June 22nd, 2012, 07:59 PM
I was watching this Janis Joplin documentary where she is recording "Summertime" (starting at 4:43.) The tune is in Gm but the chord they end on is G major-- a device from classical music called a "Picardy Third." After the first take you can see the producer thinks this is a mistake and tries to get them to redo it. The band doesn't understand what he means because they don't realize he was such a dumb@ss. Pretty funny.
June 23rd, 2012, 03:31 PM
I'm pretty sure that's John Simon, who also produced The Band and he is a musician and a pretty good one too.
I can't explain the episode you speak of in that clip but it's not due to a lack of musicianship.
Now Andrew Oldham who 'produced' some of the Rolling Stones early records was niether a musician or a producer. He was a publicity man. K. Richards says he didn't know his arse from a hole in the ground when it came to music.
June 23rd, 2012, 06:41 PM
John Simon just didn't like the 'picardy' 3rd.
You'll notice that the final recorded ending is on Gm chord.
June 23rd, 2012, 09:56 PM
It was hard to hear the dialog, but I believe he was saying that the last words of the song, "don't you cry," worked better with the sad minor chord rather than the more happy major chord. On the other hand, the Baroque-style intro made the picardy chord stylistically appropriate. I always associate the picardy third with Baroque, and cannot recall hearing it in classical music of later periods. Surely it must appear in the music after that, but I am drawing a blank on where it has been used elsewhere.
God, what a voice she had. She also seemed to have a very intelligent, highly engaged personality. What a loss her death was.
June 23rd, 2012, 11:57 PM
Dang, I meant to post this in the Tabs, Tips and Theory forum.
June 24th, 2012, 12:29 AM
O ya, sure, Canada's part of England. I never knew that.
With her in the band they don't need a saxophone player.

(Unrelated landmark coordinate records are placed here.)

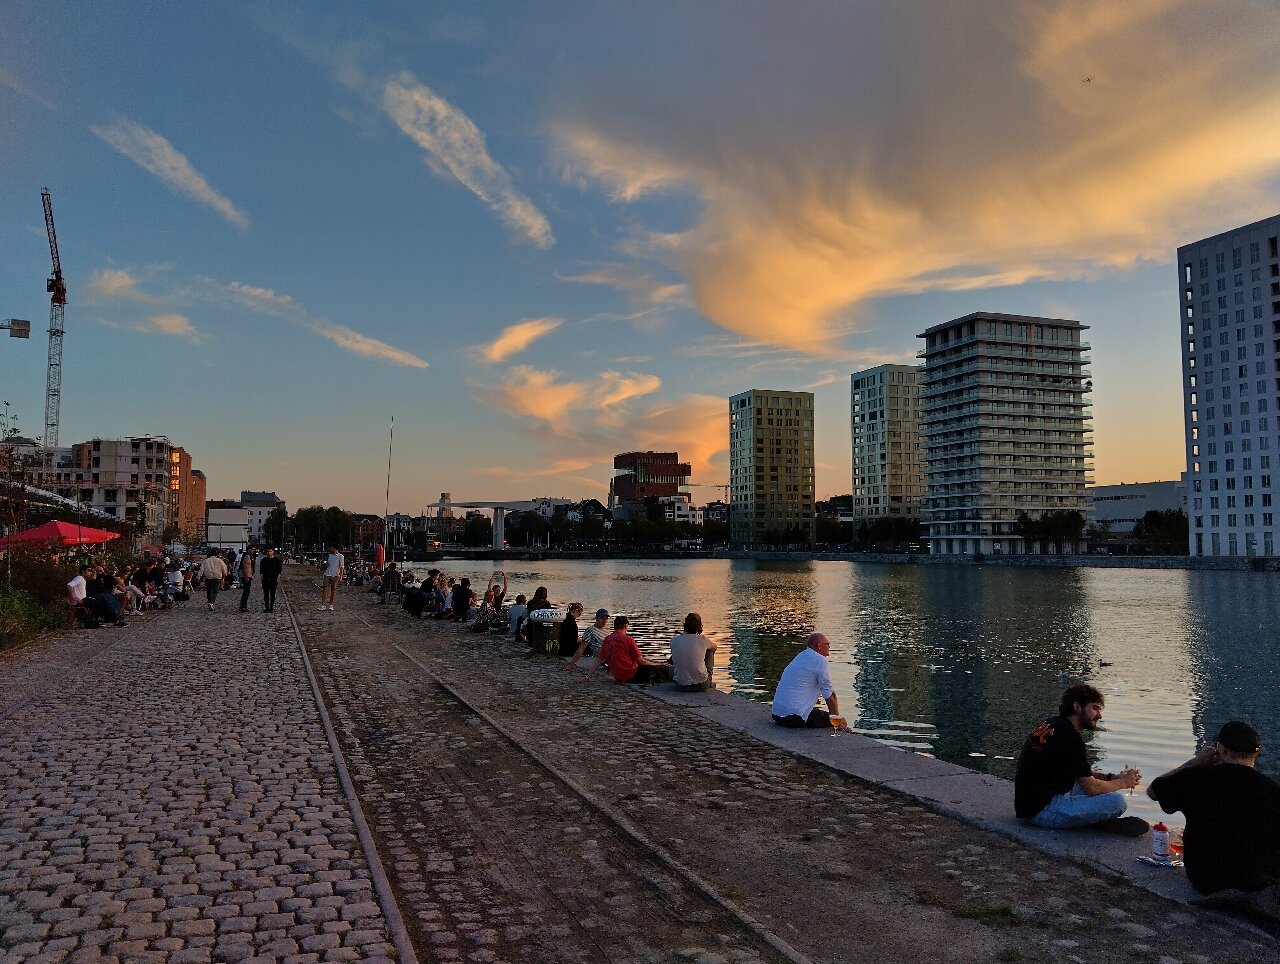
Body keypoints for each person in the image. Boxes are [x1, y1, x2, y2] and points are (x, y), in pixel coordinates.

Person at [1148, 721, 1280, 895]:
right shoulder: (1272, 790)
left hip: (1205, 878)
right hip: (1255, 882)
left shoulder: (1197, 779)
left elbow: (1154, 791)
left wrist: (1195, 762)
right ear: (1257, 752)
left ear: (1222, 750)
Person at [1013, 684, 1146, 835]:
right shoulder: (1070, 737)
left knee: (1099, 790)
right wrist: (1123, 783)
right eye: (1094, 708)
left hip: (1030, 805)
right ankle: (1094, 823)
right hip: (1043, 811)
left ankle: (1089, 819)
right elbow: (1092, 788)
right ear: (1077, 707)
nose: (1099, 715)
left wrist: (1112, 778)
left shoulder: (1053, 724)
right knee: (1117, 802)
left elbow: (1080, 772)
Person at [771, 633, 843, 728]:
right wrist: (837, 722)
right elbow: (830, 695)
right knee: (839, 720)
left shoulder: (801, 656)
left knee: (821, 714)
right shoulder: (820, 661)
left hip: (777, 715)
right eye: (827, 644)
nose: (829, 646)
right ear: (819, 646)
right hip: (794, 718)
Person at [584, 616, 670, 685]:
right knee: (665, 670)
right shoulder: (628, 640)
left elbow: (599, 660)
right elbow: (641, 662)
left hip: (618, 676)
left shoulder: (607, 639)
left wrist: (587, 677)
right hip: (631, 675)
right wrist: (659, 664)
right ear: (626, 626)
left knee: (654, 664)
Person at [669, 612, 717, 692]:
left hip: (680, 686)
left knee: (676, 658)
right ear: (699, 626)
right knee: (710, 650)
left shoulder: (674, 640)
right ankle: (709, 680)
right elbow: (715, 647)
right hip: (700, 685)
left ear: (685, 625)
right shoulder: (703, 640)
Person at [66, 564, 102, 628]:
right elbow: (69, 585)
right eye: (89, 571)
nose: (90, 573)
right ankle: (91, 623)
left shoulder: (84, 579)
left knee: (97, 601)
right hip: (78, 601)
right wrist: (72, 598)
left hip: (83, 600)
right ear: (83, 571)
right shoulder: (79, 578)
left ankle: (93, 622)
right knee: (94, 602)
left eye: (91, 571)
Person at [319, 545, 345, 611]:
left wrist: (341, 576)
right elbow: (328, 564)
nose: (330, 549)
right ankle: (323, 604)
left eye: (331, 548)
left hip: (335, 575)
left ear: (335, 548)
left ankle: (331, 604)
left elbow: (342, 567)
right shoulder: (329, 556)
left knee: (333, 590)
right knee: (325, 589)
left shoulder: (341, 556)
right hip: (327, 574)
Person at [259, 547, 283, 612]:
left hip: (273, 580)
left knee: (272, 594)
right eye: (268, 551)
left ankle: (271, 607)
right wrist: (262, 579)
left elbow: (279, 571)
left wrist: (278, 579)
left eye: (270, 551)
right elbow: (261, 571)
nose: (269, 553)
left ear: (273, 552)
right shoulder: (264, 560)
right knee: (266, 594)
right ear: (266, 552)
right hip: (266, 580)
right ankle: (267, 607)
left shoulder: (277, 560)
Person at [238, 545, 257, 612]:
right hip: (245, 575)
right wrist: (247, 576)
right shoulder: (247, 556)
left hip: (247, 575)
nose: (253, 551)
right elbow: (245, 566)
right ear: (248, 549)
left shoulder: (249, 556)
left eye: (254, 549)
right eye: (252, 549)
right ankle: (243, 606)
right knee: (246, 591)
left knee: (246, 591)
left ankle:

Just kidding. Her voice is a power to be reckoned with.
June 24th, 2012, 02:12 PM
The portrait of the Queen in every room in Canada and on some of the currency may have threw her.
June 24th, 2012, 02:22 PM
I don't know. I've never worked with one who wasn't. You don't need to be an exceptional player though. Just have exceptional ideas for arrangements and exceptional ears.
It also helps to be a little bit of a cheerleader and a little bit of a critic as needed.
June 24th, 2012, 02:44 PM
Well..I guess it depends on the definition of "musician" ...
How about Shel Talmy ?? [The Kinks, The Who, The Easybeats, Cat Stevens,, The Creation.....] Not a musician per se but extremely talented in production , arranging, and recording techniques.
June 24th, 2012, 05:11 PM
It depends on your definition of 'producer' to me it's someone who can listen to ideas and make them happen - whether it's playing an instrument to compliment the track or accessing a musician who can; writing an arrangement; adding hand claps or cowbell or acoustic guitar or being the one to say 'that's the take' or 'let's move on to something else, this isn't happening'.
I've always found the role of 'producer' a fascinating role in the whole process of recording
Out of curiosity, how many here would consider using a producer, without a proven track record, who is a non-musician.
June 27th, 2012, 04:32 AM
I guess it doesn't matter at all if the producers are not musicians for as long as they know how to entertain their target audience. Sometimes, you don't need to be really expert at it but you know how to be a good listener just like an avid fan. It should not an issue unless it is not acceptable but I guess it is not.